Sever’s disease is the most common cause of heel pain in the adolescent. It affect boys more than girls and generally presents between the age of 8-12, although around 10-11 is the most common age. It will go away by itself, but often can be present for a long time.

The pain in Sever’s comes from the calcaneal growth plate (unfused area) at the rear of the calcaneus (heel) bone. The Achilles tendon and plantarfascia pull on this area during activity and with more activity comes more stress.

Unfortunately Sever’s (let’s skip the disease part – as it isn’t a disease at all) is often managed by forced reduction in activity, rather than proactive management.

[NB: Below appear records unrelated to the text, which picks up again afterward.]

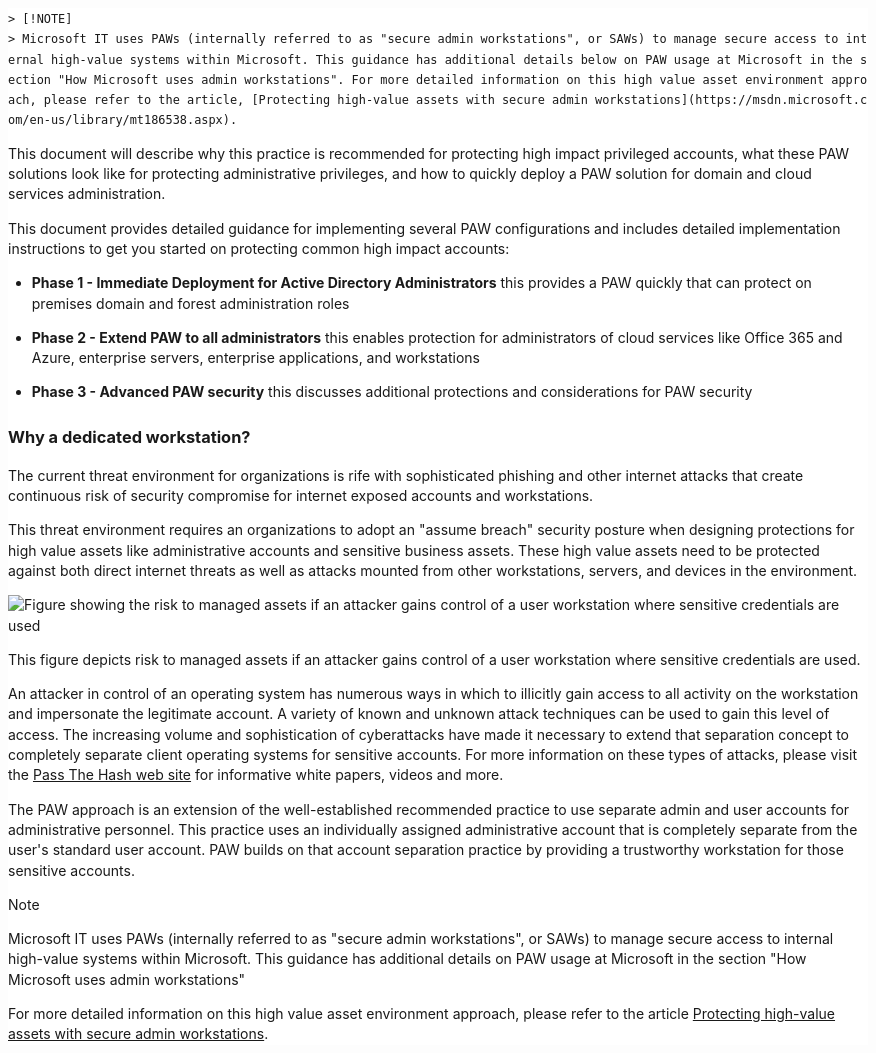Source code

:     > [!NOTE]
    > Microsoft IT uses PAWs (internally referred to as "secure admin workstations", or SAWs) to manage secure access to internal high-value systems within Microsoft. This guidance has additional details below on PAW usage at Microsoft in the section "How Microsoft uses admin workstations". For more detailed information on this high value asset environment approach, please refer to the article, [Protecting high-value assets with secure admin workstations](https://msdn.microsoft.com/en-us/library/mt186538.aspx).

This document will describe why this practice is recommended for protecting high impact privileged accounts, what these PAW solutions look like for protecting administrative privileges, and how to quickly deploy a PAW solution for domain and cloud services administration.

This document provides detailed guidance for implementing several PAW configurations and includes detailed implementation instructions to get you started on protecting common high impact accounts:

-   **Phase 1 - Immediate Deployment for Active Directory Administrators** this provides a PAW quickly that can protect on premises domain and forest administration roles

-   **Phase 2 - Extend PAW to all administrators** this enables protection for administrators of cloud services like Office 365 and Azure, enterprise servers, enterprise applications, and workstations

-   **Phase 3 - Advanced PAW security** this discusses additional protections and considerations for PAW security

### Why a dedicated workstation?
The current threat environment for organizations is rife with sophisticated phishing and other internet attacks that create continuous risk of security compromise for internet exposed accounts and workstations.

This threat environment requires an organizations to adopt an "assume breach" security posture when designing protections for high value assets like administrative accounts and sensitive business assets. These high value assets need to be protected against both direct internet threats as well as attacks mounted from other workstations, servers, and devices in the environment.

![Figure showing the risk to managed assets if an attacker gains control of a user workstation where sensitive credentials are used](../media/privileged-access-workstations/PAWFig2.JPG)

This figure depicts risk to managed assets if an attacker gains control of a user workstation where sensitive credentials are used.

An attacker in control of an operating system has numerous ways in which to illicitly gain access to all activity on the workstation and impersonate the legitimate account. A variety of known and unknown attack techniques can be used to gain this level of access. The increasing volume and sophistication of cyberattacks have made it necessary to extend that separation concept to completely separate client operating systems for sensitive accounts. For more information on these types of attacks, please visit the [Pass The Hash web site](https://www.microsoft.com/pth) for informative white papers, videos and more.

The PAW approach is an extension of the well-established recommended practice to use separate admin and user accounts for administrative personnel. This practice uses an individually assigned administrative account that is completely separate from the user's standard user account. PAW builds on that account separation practice by providing a trustworthy workstation for those sensitive accounts.

> [!NOTE]
> Microsoft IT uses PAWs (internally referred to as "secure admin workstations", or SAWs) to manage secure access to internal high-value systems within Microsoft.  This guidance has additional details on PAW usage at Microsoft in the section "How Microsoft uses admin workstations"
>
> For more detailed information on this high value asset environment approach, please refer to the article [Protecting high-value assets with secure admin workstations](https://msdn.microsoft.com/en-us/library/mt186538.aspx).
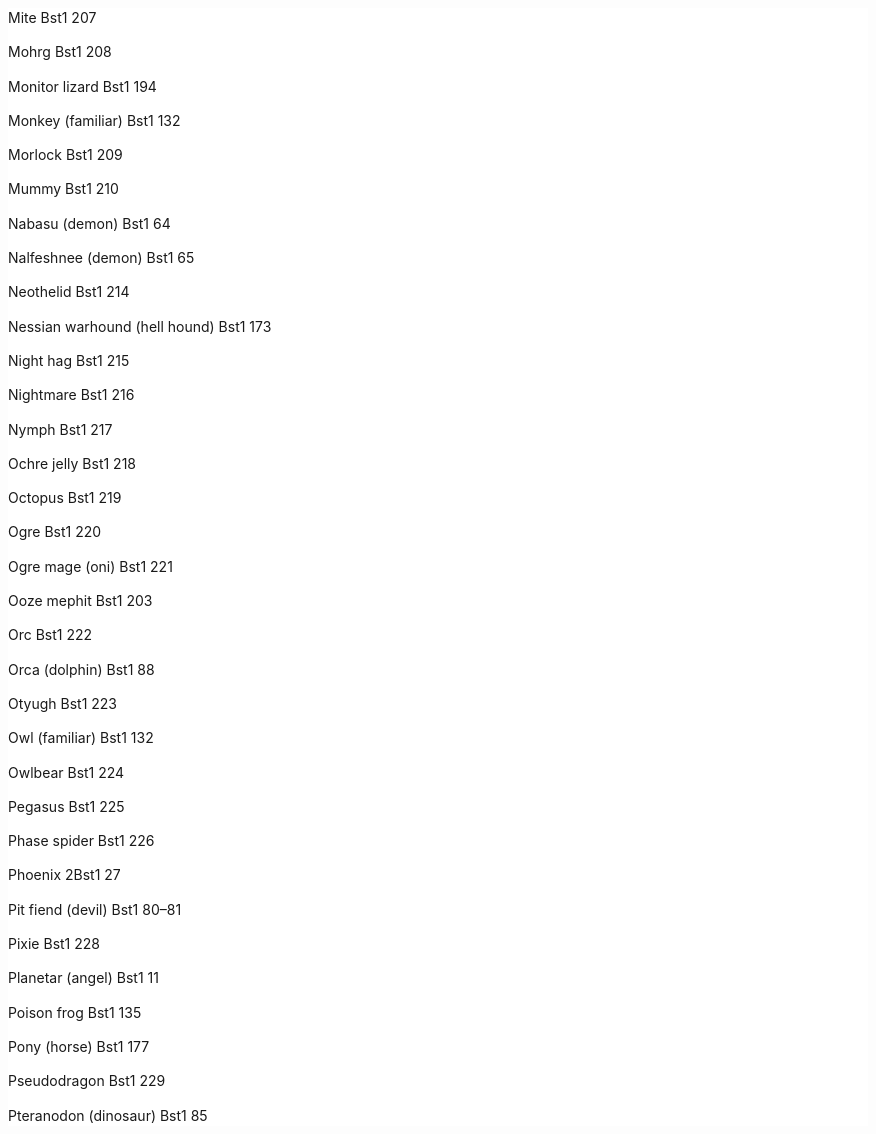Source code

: Mite Bst1 207

Mohrg Bst1 208

Monitor lizard Bst1 194

Monkey (familiar) Bst1 132

Morlock Bst1 209

Mummy Bst1 210

Nabasu (demon) Bst1 64

Nalfeshnee (demon) Bst1 65

Neothelid Bst1 214

Nessian warhound (hell hound) Bst1 173

Night hag Bst1 215

Nightmare Bst1 216

Nymph Bst1 217

Ochre jelly Bst1 218

Octopus Bst1 219

Ogre Bst1 220

Ogre mage (oni) Bst1 221

Ooze mephit Bst1 203

Orc Bst1 222

Orca (dolphin) Bst1 88

Otyugh Bst1 223

Owl (familiar) Bst1 132

Owlbear Bst1 224

Pegasus Bst1 225

Phase spider Bst1 226

Phoenix 2Bst1 27

Pit fiend (devil) Bst1 80–81

Pixie Bst1 228

Planetar (angel) Bst1 11

Poison frog Bst1 135

Pony (horse) Bst1 177

Pseudodragon Bst1 229

Pteranodon (dinosaur) Bst1 85
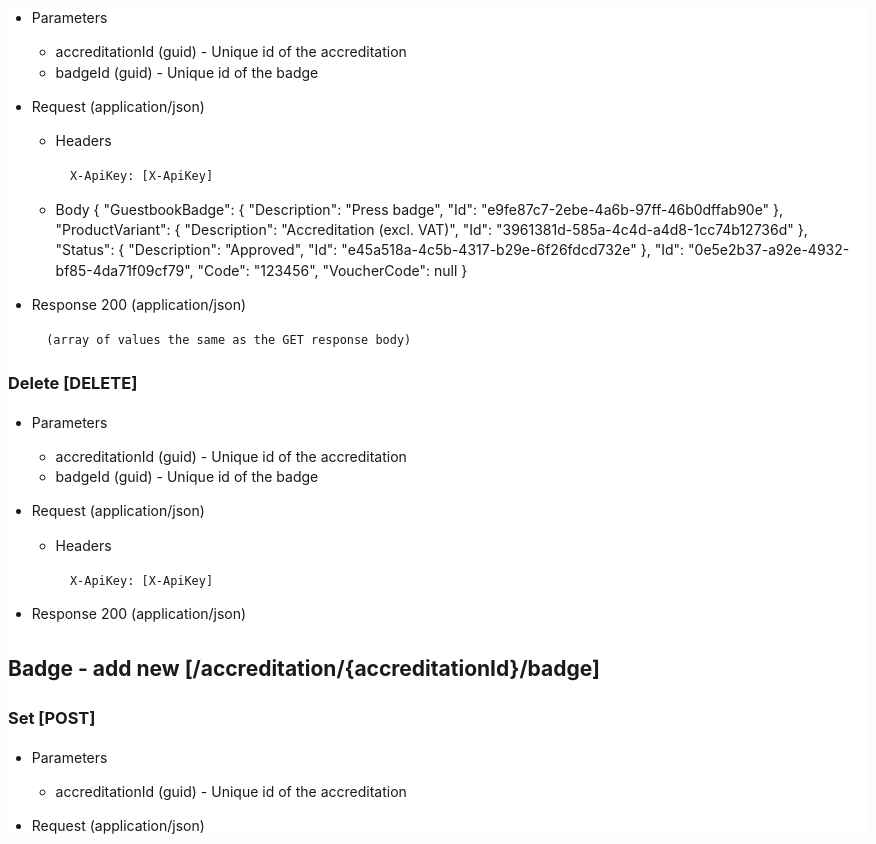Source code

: + Parameters
    + accreditationId (guid) - Unique id of the accreditation
    + badgeId (guid) - Unique id of the badge

+ Request (application/json)

    + Headers

            X-ApiKey: [X-ApiKey]

    + Body
            {
                "GuestbookBadge": {
                    "Description": "Press badge",
                    "Id": "e9fe87c7-2ebe-4a6b-97ff-46b0dffab90e"
                },
                "ProductVariant": {
                    "Description": "Accreditation (excl. VAT)",
                    "Id": "3961381d-585a-4c4d-a4d8-1cc74b12736d"
                },
                "Status": {
                    "Description": "Approved",
                    "Id": "e45a518a-4c5b-4317-b29e-6f26fdcd732e"
                },
                "Id": "0e5e2b37-a92e-4932-bf85-4da71f09cf79",
                "Code": "123456",
                "VoucherCode": null
            }

+ Response 200 (application/json)

        (array of values the same as the GET response body)

### Delete [DELETE]

+ Parameters
    + accreditationId (guid) - Unique id of the accreditation
    + badgeId (guid) - Unique id of the badge

+ Request (application/json)

    + Headers

            X-ApiKey: [X-ApiKey]

+ Response 200 (application/json)

## Badge - add new [/accreditation/{accreditationId}/badge]

### Set [POST]

+ Parameters
    + accreditationId (guid) - Unique id of the accreditation

+ Request (application/json)
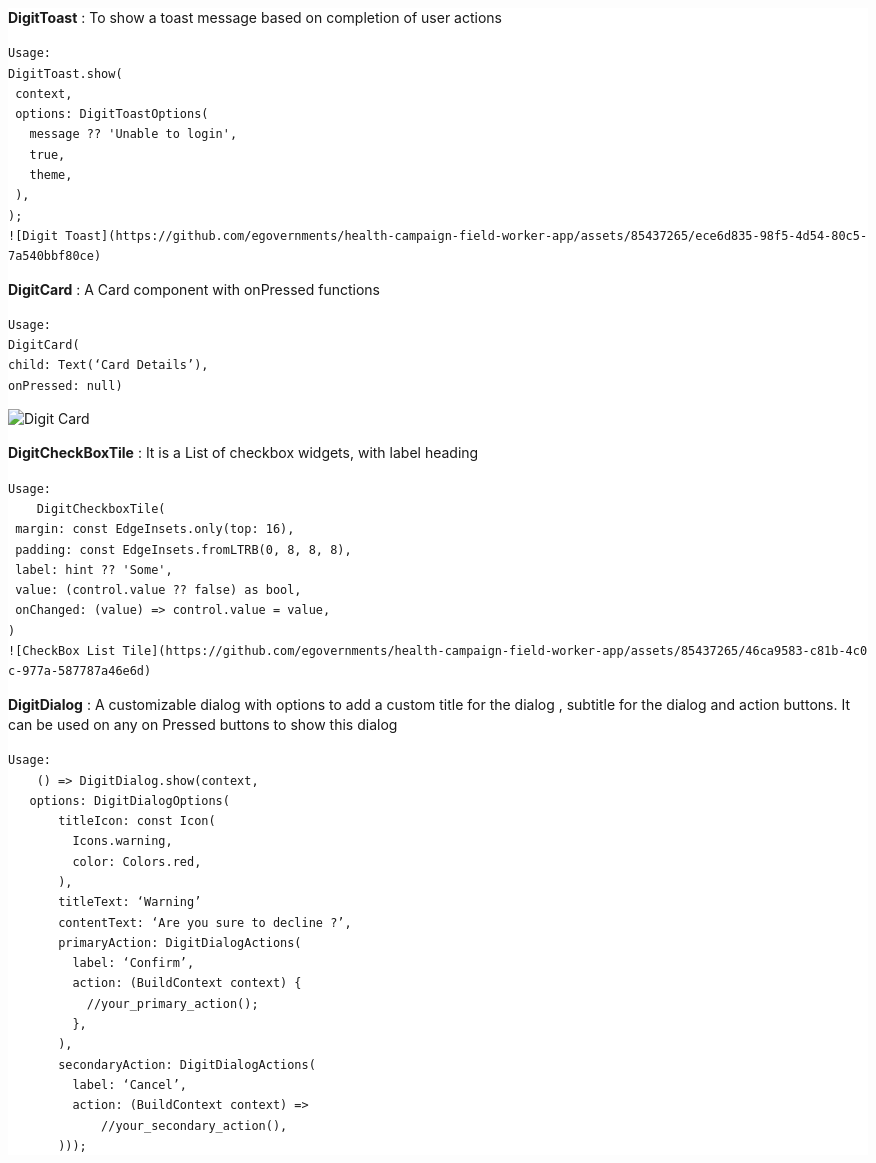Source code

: **DigitToast** : 
	To show a toast message based on completion of user actions
	
	Usage: 
	DigitToast.show(
     context,
     options: DigitToastOptions(
       message ?? 'Unable to login',
       true,
       theme,
     ),
    );
    ![Digit Toast](https://github.com/egovernments/health-campaign-field-worker-app/assets/85437265/ece6d835-98f5-4d54-80c5-7a540bbf80ce)


**DigitCard** : 
	A Card component with onPressed functions
	
	Usage: 
	DigitCard(
 	child: Text(‘Card Details’),
    onPressed: null)

![Digit Card](https://github.com/egovernments/health-campaign-field-worker-app/assets/85437265/92a201dc-47a0-42e4-a085-e5faec0d6de5)


**DigitCheckBoxTile** : 
	It is a List of checkbox widgets, with label heading
	
	
    Usage: 
        DigitCheckboxTile(
     margin: const EdgeInsets.only(top: 16),
     padding: const EdgeInsets.fromLTRB(0, 8, 8, 8),
     label: hint ?? 'Some',
     value: (control.value ?? false) as bool,
     onChanged: (value) => control.value = value,
    )
    ![CheckBox List Tile](https://github.com/egovernments/health-campaign-field-worker-app/assets/85437265/46ca9583-c81b-4c0c-977a-587787a46e6d)


**DigitDialog** : 
	A customizable dialog with options to add a custom title for the dialog , subtitle for the dialog and action buttons. It can be used on any on Pressed buttons to show this dialog
	
	
    Usage: 
        () => DigitDialog.show(context,
       options: DigitDialogOptions(
           titleIcon: const Icon(
             Icons.warning,
             color: Colors.red,
           ),
           titleText: ‘Warning’
           contentText: ‘Are you sure to decline ?’,
           primaryAction: DigitDialogActions(
             label: ‘Confirm’,
             action: (BuildContext context) {
               //your_primary_action();
             },
           ),
           secondaryAction: DigitDialogActions(
             label: ‘Cancel’,
             action: (BuildContext context) =>
                 //your_secondary_action(),
           )));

This means the young athlete is unable to take part in much of the sport and activity that they may potentially be able to do if better managed. Taping of the arch is particularly useful in most cases and can be taught to parents/coaches to assist in their child’s pain reduction.

Physiotherapy for Sever’s can include:
– a full assessment to rule out other contributors (muscle/bony imbalances, bone stress/fractures, non-musculoskeletal causes)
– pain relief (RICE)
– massage and stretching of the tight calf muscles
– taping of the arch to provide support for the arch and compression of the growth plate
– referral to doctor for pain relief or podiatrist for orthotic prescription
– occasional fixed ankle position walking boot
– gait (walking/running) education
– strengthening of the calf and arch muscles
– safe reloading exercises: jumping/hopping/running
– management/decision-making on safe levels of activity

The main aim of physiotherapy management is to see the young athlete through this time in their life where these type of problems are common and allow them to take as much of an active role in social activity and sports as possible.